Loading libraries and data, splitting the dataset into data and labels.

In [1]:
%matplotlib inline
import numpy as np
from sklearn import datasets
from collections import Counter

iris = datasets.load_iris()
iris_data = iris.data
iris_labels = iris.target

Defining the functions: Euclidean distance, voting for a result (with and without probability)

In [2]:
def distance(instance1, instance2):
    instance1 = np.array(instance1) 
    instance2 = np.array(instance2)
    return np.linalg.norm(instance1 - instance2)

def get_neighbors(training_set, labels, test_instance, k, distance=distance):
    distances = []
    for index in range(len(training_set)):
        dist = distance(test_instance, training_set[index])
        distances.append((training_set[index], dist, labels[index]))
    distances.sort(key=lambda x: x[1])
    neighbors = distances[:k]
    return neighbors

def vote(neighbors):
    class_counter = Counter()
    for neighbor in neighbors:
        class_counter[neighbor[2]] += 1
    return class_counter.most_common(1)[0][0]

def vote_prob(neighbors):
    class_counter = Counter()
    for neighbor in neighbors:
        class_counter[neighbor[2]] += 1
    labels, votes = zip(*class_counter.most_common())
    winner = class_counter.most_common(1)[0][0]
    votes4winner = class_counter.most_common(1)[0][1]
    return winner, votes4winner/sum(votes)

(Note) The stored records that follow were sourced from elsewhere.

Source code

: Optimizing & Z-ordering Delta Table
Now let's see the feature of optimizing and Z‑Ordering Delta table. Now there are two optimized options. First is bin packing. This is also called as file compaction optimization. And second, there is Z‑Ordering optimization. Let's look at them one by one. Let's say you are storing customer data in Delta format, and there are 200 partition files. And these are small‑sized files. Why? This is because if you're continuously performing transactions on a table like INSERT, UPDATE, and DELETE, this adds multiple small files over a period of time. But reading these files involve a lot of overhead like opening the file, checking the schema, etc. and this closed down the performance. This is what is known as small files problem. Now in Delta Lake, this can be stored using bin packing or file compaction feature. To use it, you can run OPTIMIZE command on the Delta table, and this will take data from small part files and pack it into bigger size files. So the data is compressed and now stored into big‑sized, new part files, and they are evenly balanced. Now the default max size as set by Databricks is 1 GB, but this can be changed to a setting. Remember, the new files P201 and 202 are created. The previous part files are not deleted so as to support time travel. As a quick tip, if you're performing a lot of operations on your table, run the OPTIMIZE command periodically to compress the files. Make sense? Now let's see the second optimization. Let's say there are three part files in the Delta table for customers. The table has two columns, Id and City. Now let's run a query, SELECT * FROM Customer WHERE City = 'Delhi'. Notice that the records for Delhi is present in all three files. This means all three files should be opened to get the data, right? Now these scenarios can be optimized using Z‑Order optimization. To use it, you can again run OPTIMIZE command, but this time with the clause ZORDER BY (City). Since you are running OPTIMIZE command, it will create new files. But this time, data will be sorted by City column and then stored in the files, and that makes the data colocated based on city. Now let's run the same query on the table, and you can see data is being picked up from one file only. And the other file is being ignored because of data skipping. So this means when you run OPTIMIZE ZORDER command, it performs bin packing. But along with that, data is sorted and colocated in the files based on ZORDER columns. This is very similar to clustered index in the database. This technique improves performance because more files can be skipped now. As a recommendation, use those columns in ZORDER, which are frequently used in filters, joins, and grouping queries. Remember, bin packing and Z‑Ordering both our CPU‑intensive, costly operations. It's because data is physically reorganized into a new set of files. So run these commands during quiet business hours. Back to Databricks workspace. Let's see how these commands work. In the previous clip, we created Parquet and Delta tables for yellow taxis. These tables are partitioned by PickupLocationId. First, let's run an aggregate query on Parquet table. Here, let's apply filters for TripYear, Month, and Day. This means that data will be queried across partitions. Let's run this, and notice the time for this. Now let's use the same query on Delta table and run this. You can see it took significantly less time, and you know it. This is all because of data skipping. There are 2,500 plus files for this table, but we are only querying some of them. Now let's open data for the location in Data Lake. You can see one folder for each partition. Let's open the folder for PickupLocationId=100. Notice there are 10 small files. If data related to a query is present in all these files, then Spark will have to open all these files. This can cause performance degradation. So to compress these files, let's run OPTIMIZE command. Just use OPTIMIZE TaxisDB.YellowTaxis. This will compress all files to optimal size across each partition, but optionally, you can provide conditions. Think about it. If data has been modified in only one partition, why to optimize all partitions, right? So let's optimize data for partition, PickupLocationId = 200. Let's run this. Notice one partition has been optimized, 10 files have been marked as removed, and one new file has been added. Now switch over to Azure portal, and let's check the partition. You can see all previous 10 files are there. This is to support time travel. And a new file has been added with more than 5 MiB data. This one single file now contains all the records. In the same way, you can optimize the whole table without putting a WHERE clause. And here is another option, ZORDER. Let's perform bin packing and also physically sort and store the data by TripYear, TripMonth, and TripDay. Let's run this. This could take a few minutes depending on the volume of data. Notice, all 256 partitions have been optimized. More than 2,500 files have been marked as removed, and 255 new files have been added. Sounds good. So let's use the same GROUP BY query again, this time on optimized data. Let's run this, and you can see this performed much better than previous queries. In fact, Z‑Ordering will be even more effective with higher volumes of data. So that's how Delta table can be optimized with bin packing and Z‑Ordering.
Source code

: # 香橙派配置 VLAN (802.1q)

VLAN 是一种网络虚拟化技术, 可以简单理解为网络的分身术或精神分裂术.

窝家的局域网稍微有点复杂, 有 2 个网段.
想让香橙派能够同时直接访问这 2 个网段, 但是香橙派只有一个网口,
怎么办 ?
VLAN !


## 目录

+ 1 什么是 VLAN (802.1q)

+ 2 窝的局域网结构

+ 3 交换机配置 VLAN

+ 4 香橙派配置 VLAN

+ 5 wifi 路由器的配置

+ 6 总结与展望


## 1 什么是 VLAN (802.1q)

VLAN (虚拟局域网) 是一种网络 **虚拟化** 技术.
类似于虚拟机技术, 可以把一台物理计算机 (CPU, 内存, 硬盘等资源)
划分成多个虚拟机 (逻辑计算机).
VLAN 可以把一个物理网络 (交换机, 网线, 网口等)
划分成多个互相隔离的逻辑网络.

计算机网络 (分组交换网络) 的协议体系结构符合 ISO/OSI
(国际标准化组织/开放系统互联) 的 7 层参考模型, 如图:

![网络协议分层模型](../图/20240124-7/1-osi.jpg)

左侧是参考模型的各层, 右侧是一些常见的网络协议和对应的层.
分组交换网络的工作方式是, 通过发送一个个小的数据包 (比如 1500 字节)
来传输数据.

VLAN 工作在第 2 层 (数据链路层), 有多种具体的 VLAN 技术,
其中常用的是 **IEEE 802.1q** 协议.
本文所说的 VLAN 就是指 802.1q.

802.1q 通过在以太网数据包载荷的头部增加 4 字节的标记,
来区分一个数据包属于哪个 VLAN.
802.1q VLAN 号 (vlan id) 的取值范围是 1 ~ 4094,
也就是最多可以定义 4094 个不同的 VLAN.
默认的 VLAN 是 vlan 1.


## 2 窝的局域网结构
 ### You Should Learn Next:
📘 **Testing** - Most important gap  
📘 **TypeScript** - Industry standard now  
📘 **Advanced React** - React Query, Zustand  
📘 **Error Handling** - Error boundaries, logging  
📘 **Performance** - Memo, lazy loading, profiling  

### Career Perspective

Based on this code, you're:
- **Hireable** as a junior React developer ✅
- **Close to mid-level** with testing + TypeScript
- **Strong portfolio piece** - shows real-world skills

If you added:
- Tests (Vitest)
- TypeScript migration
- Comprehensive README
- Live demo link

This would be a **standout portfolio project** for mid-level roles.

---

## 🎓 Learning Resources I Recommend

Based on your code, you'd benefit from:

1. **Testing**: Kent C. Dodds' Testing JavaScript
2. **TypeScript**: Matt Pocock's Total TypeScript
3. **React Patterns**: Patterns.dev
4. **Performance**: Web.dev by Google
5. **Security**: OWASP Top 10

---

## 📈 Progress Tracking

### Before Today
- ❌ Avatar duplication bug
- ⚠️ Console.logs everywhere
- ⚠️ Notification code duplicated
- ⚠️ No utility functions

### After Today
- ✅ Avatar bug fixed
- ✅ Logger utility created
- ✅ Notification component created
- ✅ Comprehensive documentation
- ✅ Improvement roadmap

Vote a result with the test data [4.8,2.5,5.3,2.4]

In [3]:
test_data = [4.8,2.5,5.3,2.4]

neighbors = get_neighbors(iris_data, iris_labels, test_data, 5, distance=distance)
vote(neighbors)

2

Vote a result with the test data [4.8,2.5,5.3,2.4], but now with probability

In [4]:
neighbors = get_neighbors(iris_data, iris_labels, test_data, 5, distance=distance)
vote_prob(neighbors)

(2, 1.0)

Alternative: Significantly shorter variant with greater use of the sklearn library (including normalization)

In [5]:
from sklearn.neighbors import KNeighborsClassifier
from sklearn.preprocessing import MinMaxScaler

X_train = iris_data
y_train = iris_labels
X_test = [test_data]

min_max_scaler = MinMaxScaler()
min_max_scaler.fit_transform(X_train)

X_train = min_max_scaler.transform(X_train)
X_test = min_max_scaler.transform(X_test)

classifier = KNeighborsClassifier(n_neighbors=5)
classifier.fit(X_train, y_train)

y_pred = classifier.predict(X_test)
y_pred

array([2])